=== Supplied records ===

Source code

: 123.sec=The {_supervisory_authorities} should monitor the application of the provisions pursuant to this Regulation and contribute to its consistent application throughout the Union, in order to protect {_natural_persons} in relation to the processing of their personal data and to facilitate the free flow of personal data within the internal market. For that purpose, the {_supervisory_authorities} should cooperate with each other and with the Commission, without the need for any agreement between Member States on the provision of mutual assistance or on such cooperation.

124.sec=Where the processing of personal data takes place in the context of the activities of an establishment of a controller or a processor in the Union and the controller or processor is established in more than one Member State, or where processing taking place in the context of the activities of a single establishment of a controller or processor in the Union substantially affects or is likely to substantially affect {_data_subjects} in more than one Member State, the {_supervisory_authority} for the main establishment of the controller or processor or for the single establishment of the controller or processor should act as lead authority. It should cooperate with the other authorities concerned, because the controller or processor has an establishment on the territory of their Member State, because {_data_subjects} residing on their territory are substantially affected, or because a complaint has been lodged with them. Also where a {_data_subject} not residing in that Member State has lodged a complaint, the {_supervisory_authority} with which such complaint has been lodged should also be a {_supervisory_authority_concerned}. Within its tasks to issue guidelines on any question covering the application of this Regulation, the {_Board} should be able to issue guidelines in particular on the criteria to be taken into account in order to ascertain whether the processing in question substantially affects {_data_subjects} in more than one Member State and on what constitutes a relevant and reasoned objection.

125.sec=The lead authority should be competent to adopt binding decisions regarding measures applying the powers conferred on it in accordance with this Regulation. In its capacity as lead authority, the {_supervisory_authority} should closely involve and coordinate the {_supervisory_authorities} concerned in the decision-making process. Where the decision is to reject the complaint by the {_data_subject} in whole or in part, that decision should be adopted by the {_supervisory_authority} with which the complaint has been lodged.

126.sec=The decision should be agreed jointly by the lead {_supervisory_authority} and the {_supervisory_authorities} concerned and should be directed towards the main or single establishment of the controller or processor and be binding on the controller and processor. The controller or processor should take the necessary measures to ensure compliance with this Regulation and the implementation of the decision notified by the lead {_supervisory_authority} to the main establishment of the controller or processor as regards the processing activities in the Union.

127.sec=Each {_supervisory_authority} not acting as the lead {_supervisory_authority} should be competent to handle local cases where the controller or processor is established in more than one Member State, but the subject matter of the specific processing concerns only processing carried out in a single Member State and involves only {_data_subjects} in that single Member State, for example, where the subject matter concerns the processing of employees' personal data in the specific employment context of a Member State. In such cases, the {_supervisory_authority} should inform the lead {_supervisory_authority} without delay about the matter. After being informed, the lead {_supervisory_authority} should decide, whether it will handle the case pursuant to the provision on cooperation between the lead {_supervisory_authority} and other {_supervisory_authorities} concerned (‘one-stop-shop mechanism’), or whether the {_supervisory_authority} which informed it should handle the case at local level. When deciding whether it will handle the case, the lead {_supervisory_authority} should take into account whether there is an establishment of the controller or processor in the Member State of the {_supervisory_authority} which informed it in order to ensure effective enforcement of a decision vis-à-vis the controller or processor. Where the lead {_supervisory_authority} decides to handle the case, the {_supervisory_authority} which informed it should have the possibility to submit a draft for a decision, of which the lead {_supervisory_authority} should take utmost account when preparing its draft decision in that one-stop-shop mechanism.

===

**Task goal:** Print the records above exactly as written.

**Written solution:**
Source code

: 123.sec=The {_supervisory_authorities} should monitor the application of the provisions pursuant to this Regulation and contribute to its consistent application throughout the Union, in order to protect {_natural_persons} in relation to the processing of their personal data and to facilitate the free flow of personal data within the internal market. For that purpose, the {_supervisory_authorities} should cooperate with each other and with the Commission, without the need for any agreement between Member States on the provision of mutual assistance or on such cooperation.

124.sec=Where the processing of personal data takes place in the context of the activities of an establishment of a controller or a processor in the Union and the controller or processor is established in more than one Member State, or where processing taking place in the context of the activities of a single establishment of a controller or processor in the Union substantially affects or is likely to substantially affect {_data_subjects} in more than one Member State, the {_supervisory_authority} for the main establishment of the controller or processor or for the single establishment of the controller or processor should act as lead authority. It should cooperate with the other authorities concerned, because the controller or processor has an establishment on the territory of their Member State, because {_data_subjects} residing on their territory are substantially affected, or because a complaint has been lodged with them. Also where a {_data_subject} not residing in that Member State has lodged a complaint, the {_supervisory_authority} with which such complaint has been lodged should also be a {_supervisory_authority_concerned}. Within its tasks to issue guidelines on any question covering the application of this Regulation, the {_Board} should be able to issue guidelines in particular on the criteria to be taken into account in order to ascertain whether the processing in question substantially affects {_data_subjects} in more than one Member State and on what constitutes a relevant and reasoned objection.

125.sec=The lead authority should be competent to adopt binding decisions regarding measures applying the powers conferred on it in accordance with this Regulation. In its capacity as lead authority, the {_supervisory_authority} should closely involve and coordinate the {_supervisory_authorities} concerned in the decision-making process. Where the decision is to reject the complaint by the {_data_subject} in whole or in part, that decision should be adopted by the {_supervisory_authority} with which the complaint has been lodged.

126.sec=The decision should be agreed jointly by the lead {_supervisory_authority} and the {_supervisory_authorities} concerned and should be directed towards the main or single establishment of the controller or processor and be binding on the controller and processor. The controller or processor should take the necessary measures to ensure compliance with this Regulation and the implementation of the decision notified by the lead {_supervisory_authority} to the main establishment of the controller or processor as regards the processing activities in the Union.

127.sec=Each {_supervisory_authority} not acting as the lead {_supervisory_authority} should be competent to handle local cases where the controller or processor is established in more than one Member State, but the subject matter of the specific processing concerns only processing carried out in a single Member State and involves only {_data_subjects} in that single Member State, for example, where the subject matter concerns the processing of employees' personal data in the specific employment context of a Member State. In such cases, the {_supervisory_authority} should inform the lead {_supervisory_authority} without delay about the matter. After being informed, the lead {_supervisory_authority} should decide, whether it will handle the case pursuant to the provision on cooperation between the lead {_supervisory_authority} and other {_supervisory_authorities} concerned (‘one-stop-shop mechanism’), or whether the {_supervisory_authority} which informed it should handle the case at local level. When deciding whether it will handle the case, the lead {_supervisory_authority} should take into account whether there is an establishment of the controller or processor in the Member State of the {_supervisory_authority} which informed it in order to ensure effective enforcement of a decision vis-à-vis the controller or processor. Where the lead {_supervisory_authority} decides to handle the case, the {_supervisory_authority} which informed it should have the possibility to submit a draft for a decision, of which the lead {_supervisory_authority} should take utmost account when preparing its draft decision in that one-stop-shop mechanism.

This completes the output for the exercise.